2013-03-29 20:00:19

In defense of crying at work

Sheryl Sandberg says in Lean In that it’s cool to cry at work. Anne Kreamer reports in her book It’s Always Personal: Emotion in the New Workplace (2011) that 41 percent of women and 9 percent of men had cried in front of others at work and it had not impacted them negatively. Dr. Peggy Drexler, in a recent article for The Daily Beast, argues that crying at work, particularly in response to institutional frustration or stress (not because of perceived personal criticism), can actually be productive by creating bonds, clearing tension, and fostering empathy among co-workers.

And yet — and yet.

And yet there’s still a debate over whether crying is something to embrace, or avoid at all costs. That’s because when people talk about crying at work, they mostly mean women crying at work. Corporate culture is one that’s still very much male-dominated, and many women believe they need to act like men—and yet be more likable than a man—in order to succeed. This includes not displaying signs of any “weakness,” or even “feminine emotions,” and not making other people uncomfortable. The act of crying can be perceived as all three. But what’s interesting is who’s doing the perceiving: in keeping with the notion that women are harsher on women—both at work and in their personal lives—Kreamer found that male managers reported being fine with female employees crying, while female managers were less so.

I have never once cried at work. Not on September 11, 2001, at my first job after college, when people were openly sobbing all around me. Not when I found out an uncle had committed suicide. Not when I felt like I might die from a thousand little cuts of undermining by an alpha editor. And I am an easy cryer. I cry at everything. I cry at the tackiest sentimental shit possible. I think I might have teared up during The Transformers: Revenge of the Fallen, in that scene where Shia is almost-dead.

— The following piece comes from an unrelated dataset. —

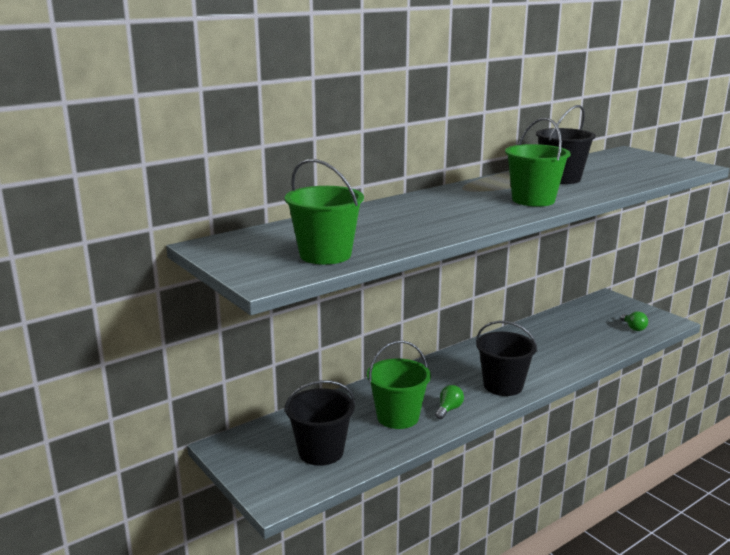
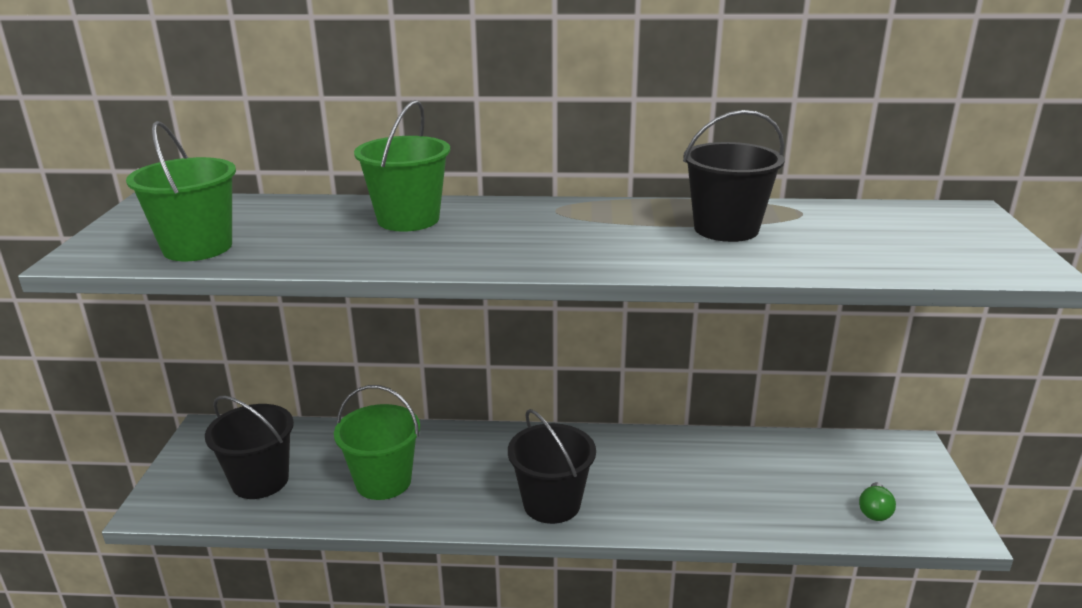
camera: 40 degrees right, 5 degrees up
(449, 409) = (445, 501): green light bulb -> none
(533, 200) = (595, 250): green bucket -> green bucket (408, 219)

But never at work. And I’m not a standoffish co-worker. Over the years my colleagues have seen me at some of my worst moments — that time when I was 24 and my boyfriend broke up with me, I went out with coworkers for happy hour to drown my sorrows and oops, ended up puking on my editor’s shoes. (He was cool with it. He’s been my reference for several jobs since.) Or when I was 26 and another boyfriend stalked me at the office, and my editor at the time walked me through how to file a police report. (Yes, I have dated some winners.) There have been great, intimate moments, too. I’ve met my bosses’ kids, gone to colleague’s bachelorette and birthday parties, swapped Xanaxes and talked misspent youths with coworkers in airport lounges while waiting for long-delayed flights. And I’ve never worried that any of this would strike my colleagues or bosses as unprofessional.

But crying? There’s no crying in baseball! Crying is too girly to do at work. I mean, get it together. 

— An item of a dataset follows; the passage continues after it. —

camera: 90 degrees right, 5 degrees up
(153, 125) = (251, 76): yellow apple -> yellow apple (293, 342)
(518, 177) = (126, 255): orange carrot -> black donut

In hindsight — what the hell? How did I develop a work ethic that made puking on my editor more acceptable than crying in front of him? Oh right. My internalized sexism. In our macho, ultra-competitive, tough-as-nails working culture, dealing with my problems, personal or work-related, by binge drinking and puking was far more professional than crying at my desk. Or, for my immature self, it seemed more professional. I had absorbed the machismo without questioning it. Meanwhile, I doubt that the boss who was so gracious about me puking on his shoes, and who today remains a friend, would have thought I was a lesser person had I shown some vulnerability through tears. Or through some other, more “girly” behavior. No decent person would. But as Kreamer points out, still today, female managers are more disapproving of female employees crying at work than male managers are. I was more disapproving of my “weakness” than anyone around me.

I work for myself now, and still have yet to cry while on the clock. But if the need arose, I wouldn’t shy away from it, male-dominated corporate culture or no. Sometimes tears happen, and that doesn’t make us fallible, or weak — it makes us human.